Ristori, dignità, disperazione.
Come tutti gli eventi collettivi, anche la pandemia si nutre di un vasto repertorio lessicale (ahimè quasi sempre importato dall’inglese) e di immagini.
Tuttavia vi sono gesti che si portano dietro un carico straordinario di significato, e per nulla scontato, in grado di penetrare più delle parole. In un anno ce ne sono stati tanti, e quasi sempre dettati dallo sconforto e dalla disperazione.
Ce n’è stato uno di recente che ha avuto la forza evocativa di un dardo infuocato in pieno petto. Quello di Chiara, 50 anni, che negli ultimi nove mesi è stata costretta a chiudere due locali, che dalla Toscana arriva a Roma per inginocchiarsi davanti ai poliziotti in tenuta antisommossa e chiedere aiuto.
Quegli uomini in divisa quella richiesta disperata di aiuto se avessero potuto l’avrebbero raccolta. Non era diretta a costoro, ma le riprese televisive l’hanno portato sui monitor dei veri destinatari.
E mentre i suoi colleghi chiedevano al Governo una data certa per la riapertura dei locali, che in questa situazione il Governo non può dare, Chiara rivolgeva a chi ci guida la richiesta più sensata: aiuti economici veri e immediati per le esigenze più elementari. Lei in un anno ha ricevuto solo 3200 euro, e mentre nella prima fase qualcosa è arrivata, dalla scorsa estate i rubinetti dei cosiddetti ristori sono stati inesorabilmente ed ermeticamente chiusi.
Anche per le categorie più esposte ( che strana bizzarria lessicale nella medesima radice: ristori e ristoranti).

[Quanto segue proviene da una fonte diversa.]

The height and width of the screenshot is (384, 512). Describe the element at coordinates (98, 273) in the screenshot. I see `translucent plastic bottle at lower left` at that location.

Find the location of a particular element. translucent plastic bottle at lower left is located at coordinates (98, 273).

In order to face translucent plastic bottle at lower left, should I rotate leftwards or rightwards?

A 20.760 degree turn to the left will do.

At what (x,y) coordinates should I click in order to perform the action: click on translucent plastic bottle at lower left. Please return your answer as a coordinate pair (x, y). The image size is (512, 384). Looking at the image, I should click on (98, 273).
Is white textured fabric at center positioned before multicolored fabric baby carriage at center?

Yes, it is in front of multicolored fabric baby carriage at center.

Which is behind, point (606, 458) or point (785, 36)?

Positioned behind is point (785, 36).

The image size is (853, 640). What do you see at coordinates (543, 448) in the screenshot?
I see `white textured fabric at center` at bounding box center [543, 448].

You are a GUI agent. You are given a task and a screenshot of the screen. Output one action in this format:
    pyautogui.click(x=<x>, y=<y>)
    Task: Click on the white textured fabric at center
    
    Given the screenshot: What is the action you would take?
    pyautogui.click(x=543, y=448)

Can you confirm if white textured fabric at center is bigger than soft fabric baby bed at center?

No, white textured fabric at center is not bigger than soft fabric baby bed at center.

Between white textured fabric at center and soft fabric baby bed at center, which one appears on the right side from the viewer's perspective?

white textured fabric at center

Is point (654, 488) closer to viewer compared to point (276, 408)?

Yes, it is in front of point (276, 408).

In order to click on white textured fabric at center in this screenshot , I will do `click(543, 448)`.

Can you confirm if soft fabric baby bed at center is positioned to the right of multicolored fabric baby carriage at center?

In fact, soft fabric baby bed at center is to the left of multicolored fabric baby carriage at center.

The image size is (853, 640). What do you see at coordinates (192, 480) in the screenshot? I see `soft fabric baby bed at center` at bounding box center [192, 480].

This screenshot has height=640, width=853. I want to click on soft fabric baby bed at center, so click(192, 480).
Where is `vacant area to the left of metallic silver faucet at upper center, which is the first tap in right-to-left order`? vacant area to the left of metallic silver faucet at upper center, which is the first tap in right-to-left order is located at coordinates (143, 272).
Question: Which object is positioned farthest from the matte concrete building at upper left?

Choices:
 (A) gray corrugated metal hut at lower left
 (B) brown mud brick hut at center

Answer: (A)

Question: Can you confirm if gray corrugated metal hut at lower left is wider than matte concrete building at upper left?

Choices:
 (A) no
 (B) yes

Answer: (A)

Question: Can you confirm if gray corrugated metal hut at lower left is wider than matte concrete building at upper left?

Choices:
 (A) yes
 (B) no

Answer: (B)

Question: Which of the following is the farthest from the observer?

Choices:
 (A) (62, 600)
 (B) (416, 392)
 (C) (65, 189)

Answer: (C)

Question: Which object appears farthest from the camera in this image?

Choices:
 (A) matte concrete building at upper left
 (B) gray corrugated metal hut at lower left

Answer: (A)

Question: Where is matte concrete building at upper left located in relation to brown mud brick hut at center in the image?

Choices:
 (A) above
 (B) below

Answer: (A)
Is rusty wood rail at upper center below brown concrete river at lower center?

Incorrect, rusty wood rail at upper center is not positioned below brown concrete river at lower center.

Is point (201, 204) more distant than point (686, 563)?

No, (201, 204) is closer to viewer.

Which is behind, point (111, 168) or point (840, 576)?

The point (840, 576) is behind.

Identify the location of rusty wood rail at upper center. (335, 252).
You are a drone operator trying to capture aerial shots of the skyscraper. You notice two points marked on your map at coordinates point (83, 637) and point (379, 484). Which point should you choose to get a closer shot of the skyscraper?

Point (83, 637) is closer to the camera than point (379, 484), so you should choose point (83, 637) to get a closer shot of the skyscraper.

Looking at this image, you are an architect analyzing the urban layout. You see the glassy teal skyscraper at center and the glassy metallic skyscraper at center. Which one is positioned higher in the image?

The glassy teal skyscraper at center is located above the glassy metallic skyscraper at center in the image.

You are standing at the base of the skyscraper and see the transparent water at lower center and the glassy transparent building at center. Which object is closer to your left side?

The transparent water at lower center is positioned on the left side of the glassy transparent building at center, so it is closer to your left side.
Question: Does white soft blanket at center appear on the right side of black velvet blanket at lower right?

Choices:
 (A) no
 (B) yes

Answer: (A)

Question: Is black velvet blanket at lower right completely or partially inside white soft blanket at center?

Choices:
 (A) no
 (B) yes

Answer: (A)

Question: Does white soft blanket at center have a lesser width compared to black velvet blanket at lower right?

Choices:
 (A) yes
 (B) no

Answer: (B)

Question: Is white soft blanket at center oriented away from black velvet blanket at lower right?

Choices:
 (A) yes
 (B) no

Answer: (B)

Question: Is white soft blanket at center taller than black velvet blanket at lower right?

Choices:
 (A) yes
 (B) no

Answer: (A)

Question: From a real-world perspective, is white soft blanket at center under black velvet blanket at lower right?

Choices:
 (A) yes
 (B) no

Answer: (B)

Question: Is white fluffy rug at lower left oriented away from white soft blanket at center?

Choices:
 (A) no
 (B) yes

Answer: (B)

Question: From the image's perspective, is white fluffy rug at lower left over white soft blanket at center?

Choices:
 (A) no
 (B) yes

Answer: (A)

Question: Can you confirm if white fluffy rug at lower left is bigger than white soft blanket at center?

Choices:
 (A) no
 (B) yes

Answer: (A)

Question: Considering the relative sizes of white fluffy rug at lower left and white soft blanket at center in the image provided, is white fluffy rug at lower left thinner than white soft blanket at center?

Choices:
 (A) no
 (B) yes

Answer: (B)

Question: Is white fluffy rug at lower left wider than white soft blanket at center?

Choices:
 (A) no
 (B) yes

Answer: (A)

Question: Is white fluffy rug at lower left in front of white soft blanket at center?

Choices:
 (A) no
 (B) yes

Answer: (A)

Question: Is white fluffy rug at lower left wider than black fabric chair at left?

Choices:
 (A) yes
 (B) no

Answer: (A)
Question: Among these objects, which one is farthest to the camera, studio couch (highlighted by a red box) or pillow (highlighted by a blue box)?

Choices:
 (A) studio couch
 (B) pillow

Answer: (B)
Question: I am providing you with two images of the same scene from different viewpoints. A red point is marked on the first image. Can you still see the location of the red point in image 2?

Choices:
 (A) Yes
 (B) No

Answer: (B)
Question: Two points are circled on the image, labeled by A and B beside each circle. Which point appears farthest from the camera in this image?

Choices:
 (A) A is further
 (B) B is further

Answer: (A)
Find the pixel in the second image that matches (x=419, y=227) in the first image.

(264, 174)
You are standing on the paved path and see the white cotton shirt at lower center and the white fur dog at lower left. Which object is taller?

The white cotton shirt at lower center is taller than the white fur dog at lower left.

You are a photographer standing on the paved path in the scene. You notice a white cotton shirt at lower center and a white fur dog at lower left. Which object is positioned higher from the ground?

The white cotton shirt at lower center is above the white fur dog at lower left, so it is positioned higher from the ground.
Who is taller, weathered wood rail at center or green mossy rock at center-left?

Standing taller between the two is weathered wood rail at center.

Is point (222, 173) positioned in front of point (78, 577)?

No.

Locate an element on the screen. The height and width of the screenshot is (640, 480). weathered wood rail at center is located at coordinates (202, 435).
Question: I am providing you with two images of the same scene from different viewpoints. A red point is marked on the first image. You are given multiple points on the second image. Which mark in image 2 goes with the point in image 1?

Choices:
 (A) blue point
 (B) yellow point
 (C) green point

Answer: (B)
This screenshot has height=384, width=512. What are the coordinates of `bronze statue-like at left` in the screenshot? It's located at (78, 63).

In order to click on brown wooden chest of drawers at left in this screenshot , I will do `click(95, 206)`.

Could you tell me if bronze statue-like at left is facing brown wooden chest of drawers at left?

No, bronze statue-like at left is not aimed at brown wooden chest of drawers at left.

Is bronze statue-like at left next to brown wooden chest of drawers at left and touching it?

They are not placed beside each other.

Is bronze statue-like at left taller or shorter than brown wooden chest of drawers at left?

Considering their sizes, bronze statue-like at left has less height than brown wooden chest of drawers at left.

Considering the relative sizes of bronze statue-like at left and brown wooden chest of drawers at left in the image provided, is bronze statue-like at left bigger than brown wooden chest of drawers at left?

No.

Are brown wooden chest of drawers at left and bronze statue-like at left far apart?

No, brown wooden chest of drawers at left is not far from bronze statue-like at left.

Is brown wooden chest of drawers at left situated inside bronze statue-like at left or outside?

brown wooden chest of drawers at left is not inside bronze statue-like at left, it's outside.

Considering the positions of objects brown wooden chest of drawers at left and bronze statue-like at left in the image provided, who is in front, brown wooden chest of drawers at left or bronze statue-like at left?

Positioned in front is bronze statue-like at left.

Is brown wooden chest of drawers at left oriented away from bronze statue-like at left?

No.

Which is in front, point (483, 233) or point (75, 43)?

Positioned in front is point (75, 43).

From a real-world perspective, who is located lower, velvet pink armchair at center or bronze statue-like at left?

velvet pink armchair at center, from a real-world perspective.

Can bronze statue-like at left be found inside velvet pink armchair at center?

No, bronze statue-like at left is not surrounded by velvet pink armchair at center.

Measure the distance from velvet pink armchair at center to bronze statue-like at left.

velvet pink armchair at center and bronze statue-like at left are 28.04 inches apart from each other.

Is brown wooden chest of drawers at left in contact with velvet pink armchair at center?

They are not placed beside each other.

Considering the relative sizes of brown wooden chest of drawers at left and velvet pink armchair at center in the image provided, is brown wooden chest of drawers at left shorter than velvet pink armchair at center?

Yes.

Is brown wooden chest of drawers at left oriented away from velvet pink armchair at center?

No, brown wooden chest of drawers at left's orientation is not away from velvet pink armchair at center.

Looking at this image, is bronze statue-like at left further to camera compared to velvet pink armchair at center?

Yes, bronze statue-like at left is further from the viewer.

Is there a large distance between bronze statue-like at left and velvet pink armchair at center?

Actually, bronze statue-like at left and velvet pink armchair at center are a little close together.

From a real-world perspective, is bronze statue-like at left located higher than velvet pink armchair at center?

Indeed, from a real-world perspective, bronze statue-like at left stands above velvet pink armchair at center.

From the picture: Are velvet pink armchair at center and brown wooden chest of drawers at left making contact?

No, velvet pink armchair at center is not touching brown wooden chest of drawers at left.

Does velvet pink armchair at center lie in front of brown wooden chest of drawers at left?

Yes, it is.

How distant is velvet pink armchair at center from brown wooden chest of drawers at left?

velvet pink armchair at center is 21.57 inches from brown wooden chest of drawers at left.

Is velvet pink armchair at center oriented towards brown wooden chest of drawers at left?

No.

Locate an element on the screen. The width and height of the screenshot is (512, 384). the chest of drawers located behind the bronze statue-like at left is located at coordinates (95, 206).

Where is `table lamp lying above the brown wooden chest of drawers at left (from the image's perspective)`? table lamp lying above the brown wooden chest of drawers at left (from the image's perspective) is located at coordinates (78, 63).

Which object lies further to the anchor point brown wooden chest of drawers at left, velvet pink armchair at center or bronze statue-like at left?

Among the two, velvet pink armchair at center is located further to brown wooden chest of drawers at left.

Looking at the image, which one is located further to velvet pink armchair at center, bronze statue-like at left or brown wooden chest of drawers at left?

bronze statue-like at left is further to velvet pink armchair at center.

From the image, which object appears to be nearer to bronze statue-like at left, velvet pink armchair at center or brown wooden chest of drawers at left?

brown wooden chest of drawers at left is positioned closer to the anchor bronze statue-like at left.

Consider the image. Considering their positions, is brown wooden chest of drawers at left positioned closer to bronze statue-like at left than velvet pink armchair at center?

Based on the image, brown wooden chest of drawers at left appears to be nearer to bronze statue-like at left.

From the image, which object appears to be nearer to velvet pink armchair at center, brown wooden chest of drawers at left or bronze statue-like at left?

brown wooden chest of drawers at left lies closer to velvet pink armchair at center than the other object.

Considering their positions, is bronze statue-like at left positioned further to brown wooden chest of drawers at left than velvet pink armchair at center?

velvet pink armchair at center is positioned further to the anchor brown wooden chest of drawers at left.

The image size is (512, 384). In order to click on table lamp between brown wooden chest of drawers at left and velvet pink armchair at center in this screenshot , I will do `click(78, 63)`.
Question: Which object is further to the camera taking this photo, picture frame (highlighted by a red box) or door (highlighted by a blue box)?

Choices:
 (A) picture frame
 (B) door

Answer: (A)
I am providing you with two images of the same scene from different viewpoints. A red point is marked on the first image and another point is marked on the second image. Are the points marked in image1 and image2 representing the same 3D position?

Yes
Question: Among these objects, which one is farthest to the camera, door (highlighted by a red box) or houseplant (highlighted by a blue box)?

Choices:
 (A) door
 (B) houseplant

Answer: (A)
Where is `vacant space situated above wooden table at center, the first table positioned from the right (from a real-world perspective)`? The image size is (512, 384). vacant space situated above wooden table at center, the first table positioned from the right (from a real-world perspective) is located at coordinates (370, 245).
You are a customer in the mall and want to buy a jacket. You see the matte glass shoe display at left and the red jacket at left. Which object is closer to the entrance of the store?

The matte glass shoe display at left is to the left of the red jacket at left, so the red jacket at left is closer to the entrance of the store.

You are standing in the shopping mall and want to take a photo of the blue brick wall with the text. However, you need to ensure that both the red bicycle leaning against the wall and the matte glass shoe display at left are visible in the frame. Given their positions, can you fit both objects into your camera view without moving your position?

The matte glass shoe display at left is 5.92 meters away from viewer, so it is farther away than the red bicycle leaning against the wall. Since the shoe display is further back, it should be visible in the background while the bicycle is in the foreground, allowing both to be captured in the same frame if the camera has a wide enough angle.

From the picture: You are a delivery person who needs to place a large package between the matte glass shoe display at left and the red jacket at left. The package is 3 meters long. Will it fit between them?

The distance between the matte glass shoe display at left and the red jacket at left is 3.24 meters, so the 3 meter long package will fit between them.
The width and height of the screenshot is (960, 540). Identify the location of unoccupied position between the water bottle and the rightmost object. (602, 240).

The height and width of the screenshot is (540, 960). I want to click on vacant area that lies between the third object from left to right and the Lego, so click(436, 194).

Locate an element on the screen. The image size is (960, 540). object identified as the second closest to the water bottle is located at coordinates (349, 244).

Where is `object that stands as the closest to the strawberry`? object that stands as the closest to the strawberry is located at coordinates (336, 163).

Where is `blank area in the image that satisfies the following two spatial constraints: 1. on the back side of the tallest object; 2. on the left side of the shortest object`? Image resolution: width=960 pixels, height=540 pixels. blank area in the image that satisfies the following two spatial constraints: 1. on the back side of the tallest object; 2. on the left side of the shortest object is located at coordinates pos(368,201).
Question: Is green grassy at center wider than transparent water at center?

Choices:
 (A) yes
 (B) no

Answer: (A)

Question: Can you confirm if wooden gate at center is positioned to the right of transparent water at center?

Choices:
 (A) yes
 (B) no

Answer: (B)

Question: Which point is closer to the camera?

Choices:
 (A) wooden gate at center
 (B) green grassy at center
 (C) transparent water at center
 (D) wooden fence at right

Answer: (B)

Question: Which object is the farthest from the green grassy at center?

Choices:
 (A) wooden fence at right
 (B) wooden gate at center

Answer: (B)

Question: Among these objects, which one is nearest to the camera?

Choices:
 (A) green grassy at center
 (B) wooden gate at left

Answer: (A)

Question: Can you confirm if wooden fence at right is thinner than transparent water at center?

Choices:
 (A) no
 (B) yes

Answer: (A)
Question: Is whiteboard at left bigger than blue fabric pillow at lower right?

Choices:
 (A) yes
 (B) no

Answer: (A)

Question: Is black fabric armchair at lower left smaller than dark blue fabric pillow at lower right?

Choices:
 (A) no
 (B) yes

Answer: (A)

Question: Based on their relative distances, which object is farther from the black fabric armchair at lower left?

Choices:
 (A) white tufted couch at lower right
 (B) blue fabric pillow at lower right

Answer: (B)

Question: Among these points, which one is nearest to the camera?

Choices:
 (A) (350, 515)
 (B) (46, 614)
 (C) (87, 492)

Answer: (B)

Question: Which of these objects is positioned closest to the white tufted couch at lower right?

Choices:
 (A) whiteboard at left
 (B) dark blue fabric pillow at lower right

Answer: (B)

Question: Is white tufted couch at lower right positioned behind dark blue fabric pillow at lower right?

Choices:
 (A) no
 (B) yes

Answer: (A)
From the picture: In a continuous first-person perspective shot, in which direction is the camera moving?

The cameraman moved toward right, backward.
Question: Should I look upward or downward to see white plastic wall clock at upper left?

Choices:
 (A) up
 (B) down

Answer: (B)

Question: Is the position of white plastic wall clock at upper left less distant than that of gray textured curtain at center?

Nella prima fase il Governo Conte fu un esempio nella prontezza della risposta a una catastrofe planetaria e riuscì a disinnescare un’autentica polveriera sociale. Dallo scorso autunno non è più stato così e qualcosa si è inceppato.
Il presidente del Consiglio dei Ministri è stato sostituito con quello che sarebbe dovuto essere il fuoriclasse del gol improvviso al novantesimo, quello in grado di tirare fuori dal cilindro l’effetto decisivo. Il Governo Draghi in realtà fa peggio quello che il precedente faceva meglio.
In questa fase non si può pensare che questa soluzione possa manifestare i suoi benefici nel medio e lungo periodo, perché ora l’unico periodo che ci interessa è l’oggi.
Quella polveriera sociale è stata nuovamente innescata e sta per esplodere: occorre agire e farlo subito, mettendo a chi è in ginocchio di rialzare la testa con la dignità di chi si è sempre fatto in quattro per garantire per sé e i propri cari quel minimo di benessere necessario a tirare avanti.
In questa insalata russa che è il Governo Draghi occorre fare appello al fondo sociale che alberga sia nella destra, che nella sinistra e che anche nei momenti più bui della nostra storia recente ha mostrato una certa affinità, pur nella contrapposizione ideologica.
Tempo qualche giorno e di Chiara in piazza in ginocchio ce ne saranno tante. In questo momento non si deve pretendere una data per il ritorno a un minimo di normalità, perché non sarà una cosa immediata, ma immediati devono essere gli aiuti veri, che non si possono ridurre ai benefici fiscali, perché non puoi pensare che la gente paghi le tasse se non può più nemmeno sfamarsi e sfamare i propri figli.
La storia di Chiara ci insegna anche un’altra cosa: la straordinaria umanità di un popolo che di difetti ne ha tanti, ma che non si tira indietro quando è chiamato ad aiutare chi è in difficoltà.
In questo anno, Chiara è riuscita a sopravvivere anche grazie alla pensione di invalidità della sorella e all’aiuto di amici che gestiscono, o meglio gestivano, una palestra, cioè un’attività chiusa da ottobre.